Campaign could signal an effort to match buyer and seller forms.
On Jan. 29, 2021, the IRS’s Large Business and International (LB&I) division released a new active compliance campaign relating to the reporting of purchase price allocations in taxable asset transactions. Depending on the specific transaction structure, the parties entering into a taxable or partially taxable asset acquisition must report the purchase price allocation in their tax return on either Form 8594 or Form 8883. LB&I’s campaign will focus on parties that either fail to report the transaction on the appropriate form or parties that report the transaction inconsistently with the other party’s reporting of the transaction. Taxable asset acquisitions subject to these allocation rules and reporting go far beyond literal asset acquisitions. Transactions such as taxable stock acquisitions with a section 338(h)(10) or section 336(e) election are treated as taxable asset acquisitions subject to reporting on Form 8883. In addition, many acquisitions of limited liability company (LLC) interests where the LLC was or became a disregarded entity either before or after the transaction, such as transactions addressed in Rev. Ruls. 99-5 and 99-6, represent section 1060 transactions subject to reporting on Form 8594. Likewise, many partnership disguised sale transactions are subject to reporting on a Form 8594.

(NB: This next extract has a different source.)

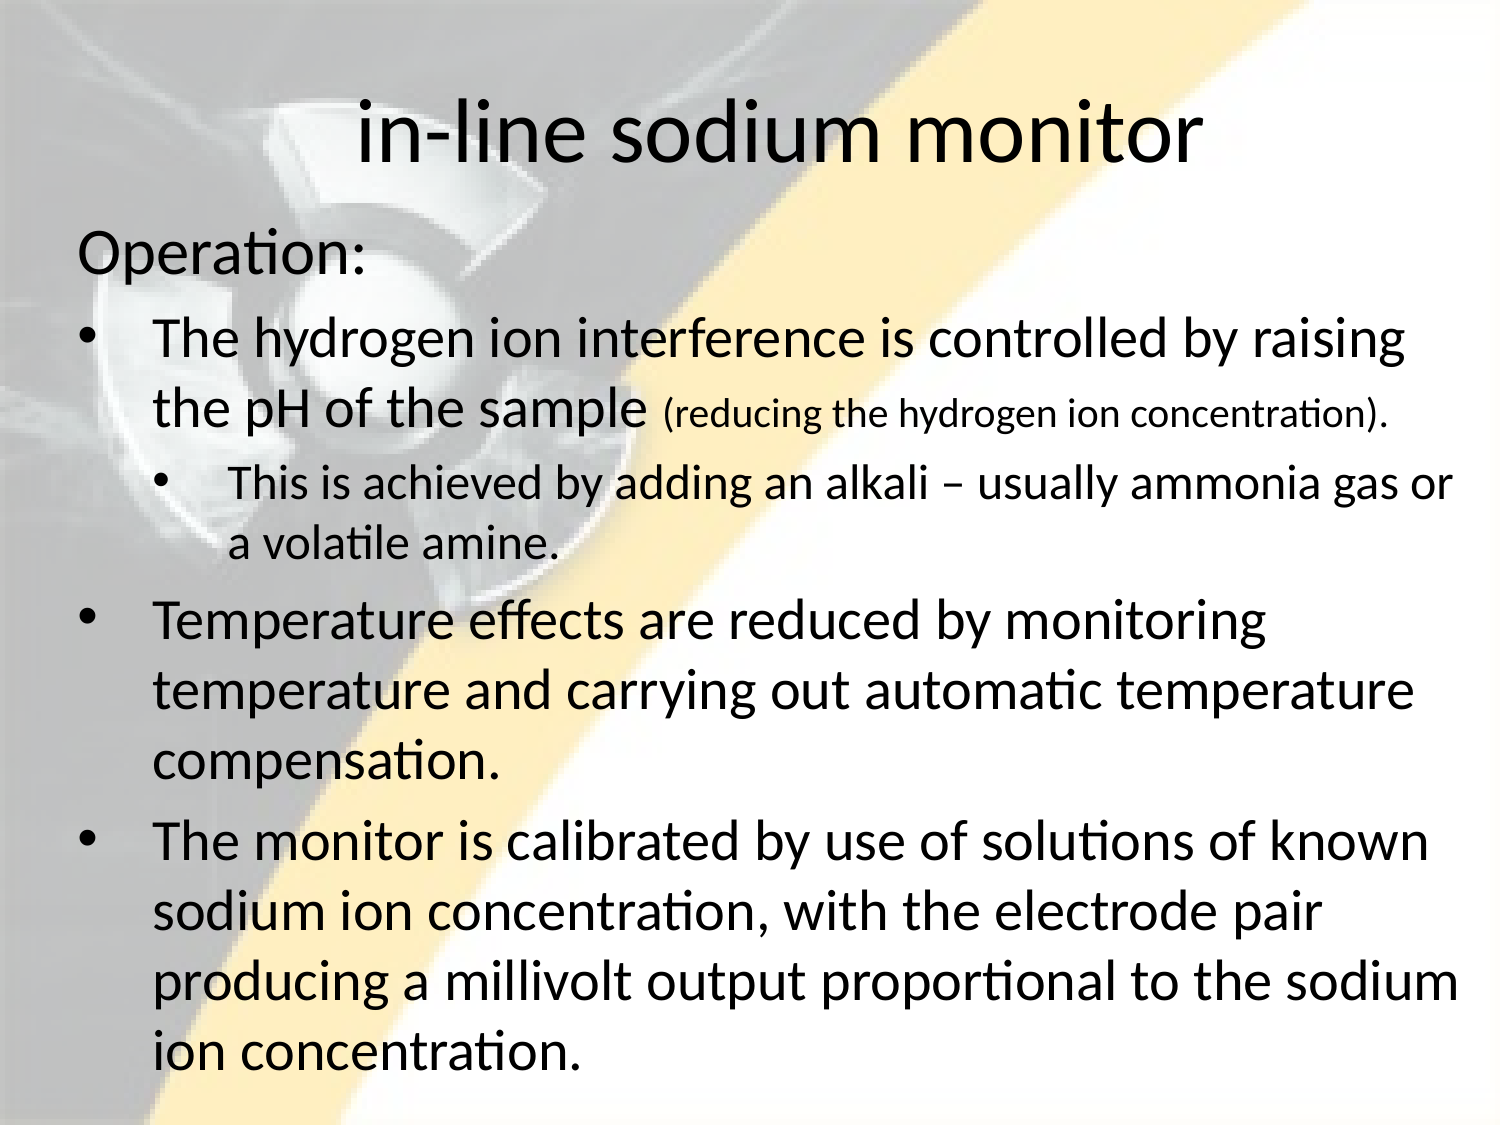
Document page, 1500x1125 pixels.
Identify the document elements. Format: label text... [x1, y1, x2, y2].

title in-line sodium monitor [87, 5, 1475, 200]
subtitle Operation: The hydrogen ion interference is controlled by raising the pH of the sample (reducing the hydrogen ion concentration). This is achieved by adding an alkali – usually ammonia gas or a volatile amine. Temperature effects are reduced by monitoring temperature and carrying out automatic temperature compensation. The monitor is calibrated by use of solutions of known sodium ion concentration, with the electrode pair producing a millivolt output proportional to the sodium ion concentration. [62, 200, 1500, 1125]
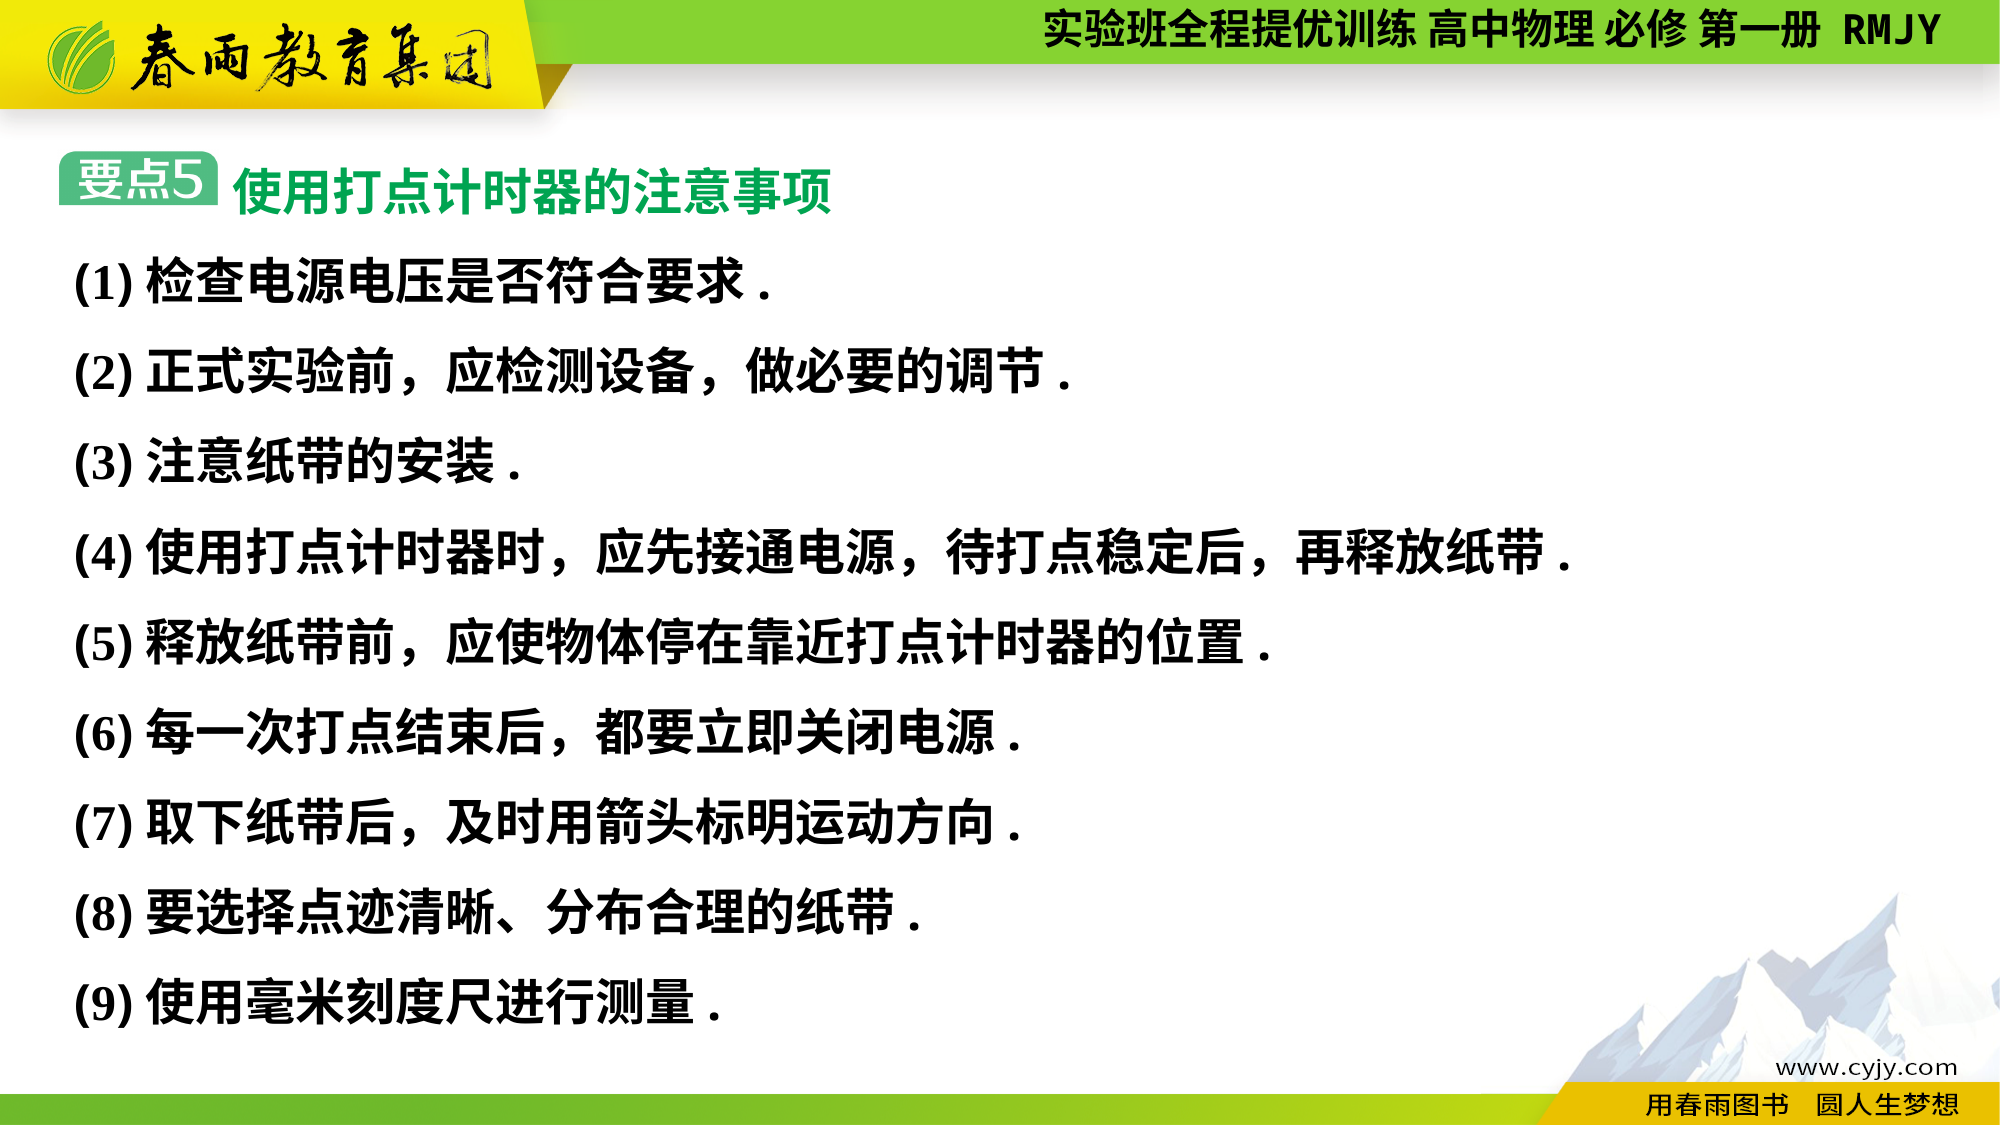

It is important to note that many of these transactions are only partially taxable transactions that include a ‘rollover’ or continuing interest of the seller in the taxable asset acquisition. This type of transaction is prevalent in the private equity (PE) space, as well as certain industries such as medical practices and similar professional businesses, where roll-ups and consolidations of smaller businesses are occurring.
Buyer and seller conformity
What is most interesting and potentially concerning is the statement in the compliance campaign regarding looking at inconsistencies between buyer and seller reporting. First, we are not aware of prior situations involving the IRS matching buyer and seller forms reporting tax purchase price allocations, and when under IRS exam, it is either the buyer or seller under exam. Second, and more concerning in our view, is that a buyer and seller are not required to agree to a purchase price allocation, and as such, inconsistencies are often expected. The new LB&I campaign does not change this fact. The exception to this is, of course, the requirement that parties follow an agreed upon purchase price allocation, but again, this is only where the buyer and seller have legally agreed to a purchase price allocation. As buyers and sellers often have divergent interests in an allocation, it is not uncommon for the parties to decide not to agree on the allocation. Further, it is quite common for parties to state their intent to agree upon an allocation in a purchase agreement, but subsequently fail to come to an agreement, again leading to differences in purchase price allocations. Lastly, coming to an agreement amongst the parties often provides a false sense of security to the parties; however, the IRS is not bound by an agreement on an allocation by the buyer and seller.
The LB&I campaign has not changed the law or rules surrounding tax purchase price allocations. Agreement on allocation of purchase price is not required unless the parties specifically agree to an allocation. With that said, the campaign does put taxpayers on notice of the increased scrutiny the IRS is placing on the appropriate reporting of taxable asset acquisitions. In light of the campaign, and in particular the potential matching of allocation forms, buyers and sellers that do not agree to purchase price allocations may want to shore up documentation as to how they came up with their allocation. Taxpayers should consult with their tax advisors when considering entering into purchase price allocation agreements in taxable asset acquisitions.